* Directive: All entries below must be given again exactly as they stand.
Records to use: Begin
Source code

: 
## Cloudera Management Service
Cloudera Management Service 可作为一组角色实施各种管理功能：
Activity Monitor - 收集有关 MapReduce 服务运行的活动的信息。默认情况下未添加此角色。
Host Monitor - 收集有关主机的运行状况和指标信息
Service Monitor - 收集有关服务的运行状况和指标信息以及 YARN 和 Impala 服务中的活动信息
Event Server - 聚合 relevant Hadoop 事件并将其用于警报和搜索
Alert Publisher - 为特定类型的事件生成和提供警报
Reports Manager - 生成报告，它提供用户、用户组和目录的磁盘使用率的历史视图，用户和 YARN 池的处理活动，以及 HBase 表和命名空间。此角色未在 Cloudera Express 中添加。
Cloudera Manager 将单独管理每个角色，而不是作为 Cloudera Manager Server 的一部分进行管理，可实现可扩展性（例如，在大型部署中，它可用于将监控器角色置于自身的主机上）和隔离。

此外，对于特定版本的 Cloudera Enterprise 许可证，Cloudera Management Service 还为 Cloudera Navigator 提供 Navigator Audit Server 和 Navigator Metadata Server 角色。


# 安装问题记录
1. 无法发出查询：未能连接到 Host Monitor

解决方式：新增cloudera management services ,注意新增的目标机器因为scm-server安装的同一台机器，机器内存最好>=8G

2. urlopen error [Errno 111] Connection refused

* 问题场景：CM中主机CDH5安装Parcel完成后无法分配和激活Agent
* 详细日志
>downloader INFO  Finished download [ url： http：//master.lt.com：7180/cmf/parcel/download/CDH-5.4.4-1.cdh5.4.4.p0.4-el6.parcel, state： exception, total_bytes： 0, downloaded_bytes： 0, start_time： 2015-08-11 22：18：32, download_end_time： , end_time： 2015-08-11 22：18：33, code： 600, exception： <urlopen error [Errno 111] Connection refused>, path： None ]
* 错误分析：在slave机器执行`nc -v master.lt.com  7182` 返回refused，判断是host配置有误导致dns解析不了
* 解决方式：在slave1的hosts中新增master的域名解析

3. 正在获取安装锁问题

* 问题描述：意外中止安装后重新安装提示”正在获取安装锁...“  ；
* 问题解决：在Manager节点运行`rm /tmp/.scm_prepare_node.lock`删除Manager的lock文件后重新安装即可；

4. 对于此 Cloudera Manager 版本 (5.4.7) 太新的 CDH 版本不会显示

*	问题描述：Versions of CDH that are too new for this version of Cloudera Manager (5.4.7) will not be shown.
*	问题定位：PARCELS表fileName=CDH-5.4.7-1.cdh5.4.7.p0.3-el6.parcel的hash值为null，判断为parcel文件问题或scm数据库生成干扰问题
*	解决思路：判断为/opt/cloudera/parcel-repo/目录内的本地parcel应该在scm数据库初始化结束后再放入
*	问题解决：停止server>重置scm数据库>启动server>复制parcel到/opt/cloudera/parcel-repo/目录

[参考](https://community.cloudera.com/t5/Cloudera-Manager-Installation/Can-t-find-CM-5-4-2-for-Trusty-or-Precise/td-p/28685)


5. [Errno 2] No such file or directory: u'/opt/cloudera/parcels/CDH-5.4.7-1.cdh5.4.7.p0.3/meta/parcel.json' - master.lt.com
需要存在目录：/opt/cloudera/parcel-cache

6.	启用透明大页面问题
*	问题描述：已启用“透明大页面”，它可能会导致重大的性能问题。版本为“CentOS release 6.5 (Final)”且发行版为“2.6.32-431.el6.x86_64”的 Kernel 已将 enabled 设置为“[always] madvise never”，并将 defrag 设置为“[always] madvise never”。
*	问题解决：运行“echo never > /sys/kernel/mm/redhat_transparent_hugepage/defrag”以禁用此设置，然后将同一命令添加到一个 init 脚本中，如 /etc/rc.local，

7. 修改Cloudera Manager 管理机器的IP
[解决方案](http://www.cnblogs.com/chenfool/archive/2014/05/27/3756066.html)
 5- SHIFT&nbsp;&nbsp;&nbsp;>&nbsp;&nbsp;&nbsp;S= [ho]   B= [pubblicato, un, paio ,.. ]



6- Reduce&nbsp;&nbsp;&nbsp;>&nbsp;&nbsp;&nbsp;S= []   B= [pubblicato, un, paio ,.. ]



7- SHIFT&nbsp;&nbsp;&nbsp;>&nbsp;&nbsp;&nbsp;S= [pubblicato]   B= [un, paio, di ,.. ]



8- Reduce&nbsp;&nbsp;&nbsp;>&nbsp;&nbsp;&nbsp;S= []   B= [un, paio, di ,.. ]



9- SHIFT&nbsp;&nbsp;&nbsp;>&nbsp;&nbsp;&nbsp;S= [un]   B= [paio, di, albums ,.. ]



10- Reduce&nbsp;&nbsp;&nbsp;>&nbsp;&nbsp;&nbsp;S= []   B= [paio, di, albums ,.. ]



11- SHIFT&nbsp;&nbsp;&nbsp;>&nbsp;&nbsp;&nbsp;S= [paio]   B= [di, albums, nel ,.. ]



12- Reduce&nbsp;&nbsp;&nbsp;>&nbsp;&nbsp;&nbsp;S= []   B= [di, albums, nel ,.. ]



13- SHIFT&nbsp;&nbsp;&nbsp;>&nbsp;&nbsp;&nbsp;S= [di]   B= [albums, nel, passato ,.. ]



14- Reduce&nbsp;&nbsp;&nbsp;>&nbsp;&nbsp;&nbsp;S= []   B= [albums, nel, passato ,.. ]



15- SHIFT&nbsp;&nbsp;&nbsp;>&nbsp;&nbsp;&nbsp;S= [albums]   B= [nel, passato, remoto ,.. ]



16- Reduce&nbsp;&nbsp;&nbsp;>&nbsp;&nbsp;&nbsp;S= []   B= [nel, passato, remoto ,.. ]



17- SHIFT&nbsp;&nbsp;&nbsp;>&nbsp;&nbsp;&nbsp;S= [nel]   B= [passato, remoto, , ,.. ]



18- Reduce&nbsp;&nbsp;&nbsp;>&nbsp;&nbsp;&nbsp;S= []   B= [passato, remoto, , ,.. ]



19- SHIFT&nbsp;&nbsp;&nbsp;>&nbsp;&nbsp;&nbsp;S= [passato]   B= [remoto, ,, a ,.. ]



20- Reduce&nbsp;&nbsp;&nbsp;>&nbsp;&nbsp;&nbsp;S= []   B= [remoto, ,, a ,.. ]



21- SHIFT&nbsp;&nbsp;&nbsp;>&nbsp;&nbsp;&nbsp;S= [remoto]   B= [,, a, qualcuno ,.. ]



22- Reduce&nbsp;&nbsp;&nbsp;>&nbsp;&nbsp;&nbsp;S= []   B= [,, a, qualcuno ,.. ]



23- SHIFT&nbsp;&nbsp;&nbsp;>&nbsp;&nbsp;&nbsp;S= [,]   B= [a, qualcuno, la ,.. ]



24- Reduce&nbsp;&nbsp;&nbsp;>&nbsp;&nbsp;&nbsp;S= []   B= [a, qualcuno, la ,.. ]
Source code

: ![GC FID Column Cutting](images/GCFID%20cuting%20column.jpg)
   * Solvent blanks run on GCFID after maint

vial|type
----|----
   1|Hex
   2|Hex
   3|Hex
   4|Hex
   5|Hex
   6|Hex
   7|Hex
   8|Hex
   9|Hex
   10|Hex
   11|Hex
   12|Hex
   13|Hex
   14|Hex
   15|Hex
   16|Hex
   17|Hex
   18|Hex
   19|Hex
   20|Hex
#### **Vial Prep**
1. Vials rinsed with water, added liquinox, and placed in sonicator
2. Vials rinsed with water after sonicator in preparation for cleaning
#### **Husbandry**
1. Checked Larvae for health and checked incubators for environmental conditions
Records to use: End
* Written response:
Source code

: 
## Cloudera Management Service
Cloudera Management Service 可作为一组角色实施各种管理功能：
Activity Monitor - 收集有关 MapReduce 服务运行的活动的信息。默认情况下未添加此角色。
Host Monitor - 收集有关主机的运行状况和指标信息
Service Monitor - 收集有关服务的运行状况和指标信息以及 YARN 和 Impala 服务中的活动信息
Event Server - 聚合 relevant Hadoop 事件并将其用于警报和搜索
Alert Publisher - 为特定类型的事件生成和提供警报
Reports Manager - 生成报告，它提供用户、用户组和目录的磁盘使用率的历史视图，用户和 YARN 池的处理活动，以及 HBase 表和命名空间。此角色未在 Cloudera Express 中添加。
Cloudera Manager 将单独管理每个角色，而不是作为 Cloudera Manager Server 的一部分进行管理，可实现可扩展性（例如，在大型部署中，它可用于将监控器角色置于自身的主机上）和隔离。

此外，对于特定版本的 Cloudera Enterprise 许可证，Cloudera Management Service 还为 Cloudera Navigator 提供 Navigator Audit Server 和 Navigator Metadata Server 角色。


# 安装问题记录
1. 无法发出查询：未能连接到 Host Monitor

解决方式：新增cloudera management services ,注意新增的目标机器因为scm-server安装的同一台机器，机器内存最好>=8G

2. urlopen error [Errno 111] Connection refused

* 问题场景：CM中主机CDH5安装Parcel完成后无法分配和激活Agent
* 详细日志
>downloader INFO  Finished download [ url： http：//master.lt.com：7180/cmf/parcel/download/CDH-5.4.4-1.cdh5.4.4.p0.4-el6.parcel, state： exception, total_bytes： 0, downloaded_bytes： 0, start_time： 2015-08-11 22：18：32, download_end_time： , end_time： 2015-08-11 22：18：33, code： 600, exception： <urlopen error [Errno 111] Connection refused>, path： None ]
* 错误分析：在slave机器执行`nc -v master.lt.com  7182` 返回refused，判断是host配置有误导致dns解析不了
* 解决方式：在slave1的hosts中新增master的域名解析

3. 正在获取安装锁问题

* 问题描述：意外中止安装后重新安装提示”正在获取安装锁...“  ；
* 问题解决：在Manager节点运行`rm /tmp/.scm_prepare_node.lock`删除Manager的lock文件后重新安装即可；

4. 对于此 Cloudera Manager 版本 (5.4.7) 太新的 CDH 版本不会显示

*	问题描述：Versions of CDH that are too new for this version of Cloudera Manager (5.4.7) will not be shown.
*	问题定位：PARCELS表fileName=CDH-5.4.7-1.cdh5.4.7.p0.3-el6.parcel的hash值为null，判断为parcel文件问题或scm数据库生成干扰问题
*	解决思路：判断为/opt/cloudera/parcel-repo/目录内的本地parcel应该在scm数据库初始化结束后再放入
*	问题解决：停止server>重置scm数据库>启动server>复制parcel到/opt/cloudera/parcel-repo/目录

[参考](https://community.cloudera.com/t5/Cloudera-Manager-Installation/Can-t-find-CM-5-4-2-for-Trusty-or-Precise/td-p/28685)


5. [Errno 2] No such file or directory: u'/opt/cloudera/parcels/CDH-5.4.7-1.cdh5.4.7.p0.3/meta/parcel.json' - master.lt.com
需要存在目录：/opt/cloudera/parcel-cache

6.	启用透明大页面问题
*	问题描述：已启用“透明大页面”，它可能会导致重大的性能问题。版本为“CentOS release 6.5 (Final)”且发行版为“2.6.32-431.el6.x86_64”的 Kernel 已将 enabled 设置为“[always] madvise never”，并将 defrag 设置为“[always] madvise never”。
*	问题解决：运行“echo never > /sys/kernel/mm/redhat_transparent_hugepage/defrag”以禁用此设置，然后将同一命令添加到一个 init 脚本中，如 /etc/rc.local，

7. 修改Cloudera Manager 管理机器的IP
[解决方案](http://www.cnblogs.com/chenfool/archive/2014/05/27/3756066.html)
 5- SHIFT&nbsp;&nbsp;&nbsp;>&nbsp;&nbsp;&nbsp;S= [ho]   B= [pubblicato, un, paio ,.. ]



6- Reduce&nbsp;&nbsp;&nbsp;>&nbsp;&nbsp;&nbsp;S= []   B= [pubblicato, un, paio ,.. ]



7- SHIFT&nbsp;&nbsp;&nbsp;>&nbsp;&nbsp;&nbsp;S= [pubblicato]   B= [un, paio, di ,.. ]



8- Reduce&nbsp;&nbsp;&nbsp;>&nbsp;&nbsp;&nbsp;S= []   B= [un, paio, di ,.. ]



9- SHIFT&nbsp;&nbsp;&nbsp;>&nbsp;&nbsp;&nbsp;S= [un]   B= [paio, di, albums ,.. ]



10- Reduce&nbsp;&nbsp;&nbsp;>&nbsp;&nbsp;&nbsp;S= []   B= [paio, di, albums ,.. ]



11- SHIFT&nbsp;&nbsp;&nbsp;>&nbsp;&nbsp;&nbsp;S= [paio]   B= [di, albums, nel ,.. ]



12- Reduce&nbsp;&nbsp;&nbsp;>&nbsp;&nbsp;&nbsp;S= []   B= [di, albums, nel ,.. ]



13- SHIFT&nbsp;&nbsp;&nbsp;>&nbsp;&nbsp;&nbsp;S= [di]   B= [albums, nel, passato ,.. ]



14- Reduce&nbsp;&nbsp;&nbsp;>&nbsp;&nbsp;&nbsp;S= []   B= [albums, nel, passato ,.. ]



15- SHIFT&nbsp;&nbsp;&nbsp;>&nbsp;&nbsp;&nbsp;S= [albums]   B= [nel, passato, remoto ,.. ]



16- Reduce&nbsp;&nbsp;&nbsp;>&nbsp;&nbsp;&nbsp;S= []   B= [nel, passato, remoto ,.. ]



17- SHIFT&nbsp;&nbsp;&nbsp;>&nbsp;&nbsp;&nbsp;S= [nel]   B= [passato, remoto, , ,.. ]



18- Reduce&nbsp;&nbsp;&nbsp;>&nbsp;&nbsp;&nbsp;S= []   B= [passato, remoto, , ,.. ]



19- SHIFT&nbsp;&nbsp;&nbsp;>&nbsp;&nbsp;&nbsp;S= [passato]   B= [remoto, ,, a ,.. ]



20- Reduce&nbsp;&nbsp;&nbsp;>&nbsp;&nbsp;&nbsp;S= []   B= [remoto, ,, a ,.. ]



21- SHIFT&nbsp;&nbsp;&nbsp;>&nbsp;&nbsp;&nbsp;S= [remoto]   B= [,, a, qualcuno ,.. ]



22- Reduce&nbsp;&nbsp;&nbsp;>&nbsp;&nbsp;&nbsp;S= []   B= [,, a, qualcuno ,.. ]



23- SHIFT&nbsp;&nbsp;&nbsp;>&nbsp;&nbsp;&nbsp;S= [,]   B= [a, qualcuno, la ,.. ]



24- Reduce&nbsp;&nbsp;&nbsp;>&nbsp;&nbsp;&nbsp;S= []   B= [a, qualcuno, la ,.. ]
Source code

: ![GC FID Column Cutting](images/GCFID%20cuting%20column.jpg)
   * Solvent blanks run on GCFID after maint

vial|type
----|----
   1|Hex
   2|Hex
   3|Hex
   4|Hex
   5|Hex
   6|Hex
   7|Hex
   8|Hex
   9|Hex
   10|Hex
   11|Hex
   12|Hex
   13|Hex
   14|Hex
   15|Hex
   16|Hex
   17|Hex
   18|Hex
   19|Hex
   20|Hex
#### **Vial Prep**
1. Vials rinsed with water, added liquinox, and placed in sonicator
2. Vials rinsed with water after sonicator in preparation for cleaning
#### **Husbandry**
1. Checked Larvae for health and checked incubators for environmental conditions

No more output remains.